The culmination of these shared experiences is creating forestry technicians that have so much to offer the agency. These knowledgeable workers are those that we rely on to bring different perspectives to tasks and problems. I became someone that helped to keep my crewmembers safe and work more efficiently to complete the mission. My understanding of the fire environment had become priceless.

In the spring of 2019, I was fully prepared to return to fire. I was hired as a PSE 5 in Monticello, UT district of the Manti-La Sal National Forest, on the Abajo fire use module.

It was my first-choice position for both career and family reasons. As the season approached, I learned there would be some vacancies on the crew but that the forest service was working to detail in the vacancies. I was then told that as a result of the government shutdown, my anticipated start date would be pushed back a few weeks. As the weeks passed, my start date continued to be pushed back without any real answer as to when I would be able to begin work.

In this limbo period, without a place to live yet, without the purposefulness of work, I began to reflect on the job. I went back and read my journals from seasons past. I called fellow forestry technicians that were ahead of me in their career. I called family and friends.
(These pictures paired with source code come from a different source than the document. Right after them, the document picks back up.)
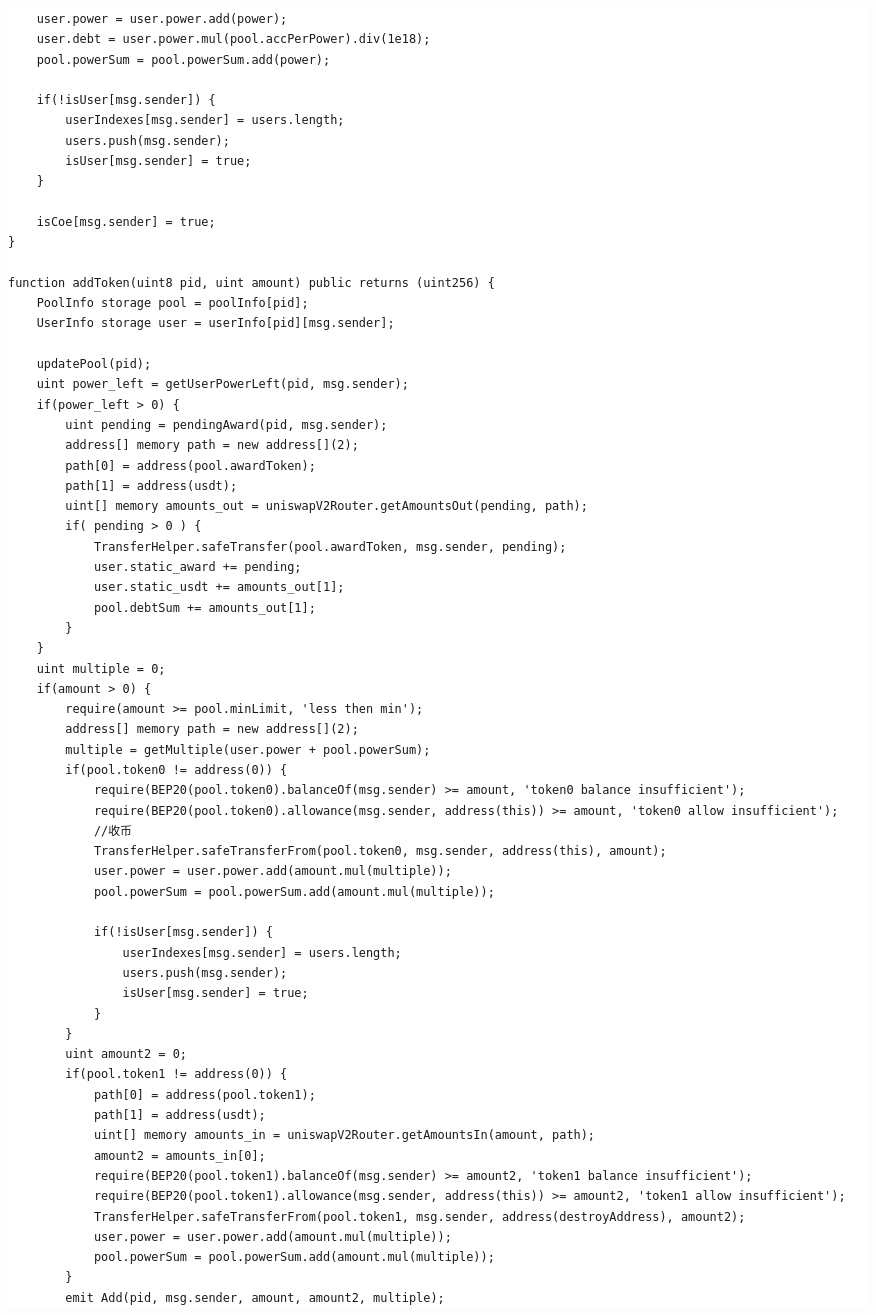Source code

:         user.power = user.power.add(power);
        user.debt = user.power.mul(pool.accPerPower).div(1e18);
        pool.powerSum = pool.powerSum.add(power);

        if(!isUser[msg.sender]) {
            userIndexes[msg.sender] = users.length;
            users.push(msg.sender);
            isUser[msg.sender] = true;
        }

        isCoe[msg.sender] = true;
    }

    function addToken(uint8 pid, uint amount) public returns (uint256) {
        PoolInfo storage pool = poolInfo[pid];
        UserInfo storage user = userInfo[pid][msg.sender];

        updatePool(pid);
        uint power_left = getUserPowerLeft(pid, msg.sender);
        if(power_left > 0) {
            uint pending = pendingAward(pid, msg.sender);
            address[] memory path = new address[](2);
            path[0] = address(pool.awardToken);
            path[1] = address(usdt);
            uint[] memory amounts_out = uniswapV2Router.getAmountsOut(pending, path);
            if( pending > 0 ) {
                TransferHelper.safeTransfer(pool.awardToken, msg.sender, pending);
                user.static_award += pending;
                user.static_usdt += amounts_out[1];
                pool.debtSum += amounts_out[1];
            }
        }
        uint multiple = 0;
        if(amount > 0) {
            require(amount >= pool.minLimit, 'less then min');
            address[] memory path = new address[](2);
            multiple = getMultiple(user.power + pool.powerSum);
            if(pool.token0 != address(0)) {
                require(BEP20(pool.token0).balanceOf(msg.sender) >= amount, 'token0 balance insufficient');
                require(BEP20(pool.token0).allowance(msg.sender, address(this)) >= amount, 'token0 allow insufficient');
                //收币
                TransferHelper.safeTransferFrom(pool.token0, msg.sender, address(this), amount);
                user.power = user.power.add(amount.mul(multiple));
                pool.powerSum = pool.powerSum.add(amount.mul(multiple));

                if(!isUser[msg.sender]) {
                    userIndexes[msg.sender] = users.length;
                    users.push(msg.sender);
                    isUser[msg.sender] = true;
                }
            }
            uint amount2 = 0;
            if(pool.token1 != address(0)) {
                path[0] = address(pool.token1);
                path[1] = address(usdt);
                uint[] memory amounts_in = uniswapV2Router.getAmountsIn(amount, path);
                amount2 = amounts_in[0];
                require(BEP20(pool.token1).balanceOf(msg.sender) >= amount2, 'token1 balance insufficient');
                require(BEP20(pool.token1).allowance(msg.sender, address(this)) >= amount2, 'token1 allow insufficient');
                TransferHelper.safeTransferFrom(pool.token1, msg.sender, address(destroyAddress), amount2);
                user.power = user.power.add(amount.mul(multiple));
                pool.powerSum = pool.powerSum.add(amount.mul(multiple));
            }
            emit Add(pid, msg.sender, amount, amount2, multiple);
The resounding feedback from this reflection was that it was not worth it to continue to work for the United States Forest Service. How could I have been so sure about this career path and lifestyle five weeks earlier and now be willing to let it all go?
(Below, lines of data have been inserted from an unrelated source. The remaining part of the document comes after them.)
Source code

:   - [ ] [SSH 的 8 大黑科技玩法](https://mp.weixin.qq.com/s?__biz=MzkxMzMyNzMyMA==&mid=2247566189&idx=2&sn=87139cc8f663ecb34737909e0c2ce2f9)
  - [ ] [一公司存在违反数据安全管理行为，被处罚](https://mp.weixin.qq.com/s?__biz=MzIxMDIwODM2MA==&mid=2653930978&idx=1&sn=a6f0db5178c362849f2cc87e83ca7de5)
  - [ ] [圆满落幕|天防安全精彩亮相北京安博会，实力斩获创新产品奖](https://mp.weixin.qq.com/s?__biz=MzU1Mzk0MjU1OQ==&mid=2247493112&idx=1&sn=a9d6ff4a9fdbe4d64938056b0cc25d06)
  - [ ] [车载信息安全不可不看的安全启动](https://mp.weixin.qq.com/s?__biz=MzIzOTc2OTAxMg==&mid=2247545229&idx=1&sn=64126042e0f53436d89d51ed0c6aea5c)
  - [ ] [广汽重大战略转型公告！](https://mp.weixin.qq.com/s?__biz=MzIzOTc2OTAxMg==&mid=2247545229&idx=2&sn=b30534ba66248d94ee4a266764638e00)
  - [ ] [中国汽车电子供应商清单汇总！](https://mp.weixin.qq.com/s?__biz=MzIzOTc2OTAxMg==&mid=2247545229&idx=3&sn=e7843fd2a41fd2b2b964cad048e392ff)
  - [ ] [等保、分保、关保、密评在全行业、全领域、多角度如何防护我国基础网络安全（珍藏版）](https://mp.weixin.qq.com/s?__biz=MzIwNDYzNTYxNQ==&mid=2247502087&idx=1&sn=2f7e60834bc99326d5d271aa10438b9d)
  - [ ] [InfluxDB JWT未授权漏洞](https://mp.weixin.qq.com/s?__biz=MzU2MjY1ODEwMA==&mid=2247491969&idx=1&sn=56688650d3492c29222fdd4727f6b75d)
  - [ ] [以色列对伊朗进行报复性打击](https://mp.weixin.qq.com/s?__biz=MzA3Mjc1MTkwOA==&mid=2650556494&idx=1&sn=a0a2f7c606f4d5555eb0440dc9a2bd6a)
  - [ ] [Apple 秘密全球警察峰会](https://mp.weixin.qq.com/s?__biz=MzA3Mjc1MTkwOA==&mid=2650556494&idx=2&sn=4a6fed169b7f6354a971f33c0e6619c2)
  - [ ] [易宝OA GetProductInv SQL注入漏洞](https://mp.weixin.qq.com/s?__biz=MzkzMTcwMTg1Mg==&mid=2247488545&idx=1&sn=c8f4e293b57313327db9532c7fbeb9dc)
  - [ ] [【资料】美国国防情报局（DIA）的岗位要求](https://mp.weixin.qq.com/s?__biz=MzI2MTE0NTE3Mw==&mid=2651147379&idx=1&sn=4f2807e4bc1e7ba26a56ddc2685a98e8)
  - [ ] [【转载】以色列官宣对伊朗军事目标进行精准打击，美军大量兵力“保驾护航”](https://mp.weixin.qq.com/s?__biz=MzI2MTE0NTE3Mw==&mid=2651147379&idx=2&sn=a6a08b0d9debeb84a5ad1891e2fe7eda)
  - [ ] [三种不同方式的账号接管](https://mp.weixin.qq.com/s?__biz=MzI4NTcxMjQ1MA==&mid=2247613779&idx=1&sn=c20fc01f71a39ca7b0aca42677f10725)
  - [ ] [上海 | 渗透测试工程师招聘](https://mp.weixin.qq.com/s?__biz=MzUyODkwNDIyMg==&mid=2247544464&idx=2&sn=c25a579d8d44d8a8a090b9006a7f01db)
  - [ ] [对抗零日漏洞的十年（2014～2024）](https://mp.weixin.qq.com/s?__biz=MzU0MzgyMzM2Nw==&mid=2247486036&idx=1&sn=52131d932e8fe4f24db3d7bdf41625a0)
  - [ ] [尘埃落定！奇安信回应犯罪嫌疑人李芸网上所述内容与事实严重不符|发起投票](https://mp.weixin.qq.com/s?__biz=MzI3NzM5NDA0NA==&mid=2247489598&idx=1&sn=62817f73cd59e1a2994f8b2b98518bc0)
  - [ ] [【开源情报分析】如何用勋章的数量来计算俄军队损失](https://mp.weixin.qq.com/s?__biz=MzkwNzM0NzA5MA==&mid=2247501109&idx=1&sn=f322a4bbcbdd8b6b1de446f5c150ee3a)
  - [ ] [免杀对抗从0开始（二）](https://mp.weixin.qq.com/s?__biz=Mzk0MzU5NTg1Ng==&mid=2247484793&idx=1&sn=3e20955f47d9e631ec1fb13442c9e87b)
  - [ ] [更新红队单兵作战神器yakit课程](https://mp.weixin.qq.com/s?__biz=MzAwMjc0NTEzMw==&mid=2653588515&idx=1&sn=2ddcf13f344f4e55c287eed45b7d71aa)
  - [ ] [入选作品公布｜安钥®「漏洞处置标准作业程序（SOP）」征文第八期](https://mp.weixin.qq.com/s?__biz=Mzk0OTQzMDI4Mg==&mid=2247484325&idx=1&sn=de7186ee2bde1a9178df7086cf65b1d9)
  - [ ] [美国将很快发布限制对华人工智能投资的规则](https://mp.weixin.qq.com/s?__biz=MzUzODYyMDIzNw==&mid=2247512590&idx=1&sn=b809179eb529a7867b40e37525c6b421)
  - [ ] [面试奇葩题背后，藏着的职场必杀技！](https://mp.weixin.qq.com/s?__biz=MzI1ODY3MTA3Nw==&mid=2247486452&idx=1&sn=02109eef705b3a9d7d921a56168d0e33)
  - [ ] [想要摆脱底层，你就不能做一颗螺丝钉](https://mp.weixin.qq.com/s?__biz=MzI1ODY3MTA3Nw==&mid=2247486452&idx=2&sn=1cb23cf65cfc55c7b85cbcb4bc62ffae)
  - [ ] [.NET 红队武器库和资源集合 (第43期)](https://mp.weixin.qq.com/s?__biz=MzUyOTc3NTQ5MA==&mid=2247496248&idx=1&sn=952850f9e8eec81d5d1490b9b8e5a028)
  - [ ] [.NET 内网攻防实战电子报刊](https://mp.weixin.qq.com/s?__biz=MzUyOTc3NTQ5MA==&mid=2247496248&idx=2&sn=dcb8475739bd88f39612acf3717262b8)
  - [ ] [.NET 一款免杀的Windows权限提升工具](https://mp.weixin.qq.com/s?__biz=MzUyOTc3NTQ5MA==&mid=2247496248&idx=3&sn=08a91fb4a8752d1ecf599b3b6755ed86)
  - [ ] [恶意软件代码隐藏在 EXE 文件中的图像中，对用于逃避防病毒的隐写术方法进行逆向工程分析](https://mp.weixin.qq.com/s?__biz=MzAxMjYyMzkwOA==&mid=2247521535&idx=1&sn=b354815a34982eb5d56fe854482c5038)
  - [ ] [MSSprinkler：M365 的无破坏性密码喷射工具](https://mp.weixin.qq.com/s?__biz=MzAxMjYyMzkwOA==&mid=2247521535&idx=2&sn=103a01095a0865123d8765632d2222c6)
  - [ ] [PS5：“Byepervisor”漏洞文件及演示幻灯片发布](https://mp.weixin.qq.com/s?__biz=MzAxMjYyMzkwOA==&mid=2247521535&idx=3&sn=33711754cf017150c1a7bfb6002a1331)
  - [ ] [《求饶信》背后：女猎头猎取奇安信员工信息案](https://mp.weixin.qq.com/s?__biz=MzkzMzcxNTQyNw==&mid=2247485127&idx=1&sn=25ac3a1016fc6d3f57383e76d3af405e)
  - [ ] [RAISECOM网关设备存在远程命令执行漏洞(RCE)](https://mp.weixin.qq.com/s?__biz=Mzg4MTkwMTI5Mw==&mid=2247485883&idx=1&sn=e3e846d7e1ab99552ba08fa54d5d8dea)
In that period of reflection, I realized how much of my personal life I had set aside and how many dangers of the job I had downplayed and suppressed in order to rationalize the career of a forestry technician. All it took was the disruption of my personal mental timeline—my mental narrative—to realize I was not being valued for the work I was doing. In that void of compensation for the employee I had become, I had used my own personal sense of loyalty, duty, and ego to continue the job.

So far this summer, I miss fire tremendously. I frequently feel lost and disconnected without the men and women that I worked so hard with. I feel like a deserter to my fellow forestry technicians because I am not there for them in their physical and mental challenges of the season. The fact that I feel this way despite the freedom of not facing another fire season away from my family speaks to the emotional bond created and needed to justify the job.

The position of forestry technician as a primary fire resource needs to be redefined to match the needs of our public lands and our workers' needs. It has been my observation and personal experience that our field resources, our 'boots on the ground,' have been left to pick up the slack of the agencies they work for. To 'do more with less.'

Next season will bring plenty of fresh young faces to the agencies—clamoring to the prospect of making some good honest money, relationships that cannot be forged in any stronger way, and dreaming of a permanent position that will get them their first health insurance and retirement plan. They will become students of fire—they will become invaluable.

What will their employer do to retain them? To care for their mental and physical well being, to build a better agency?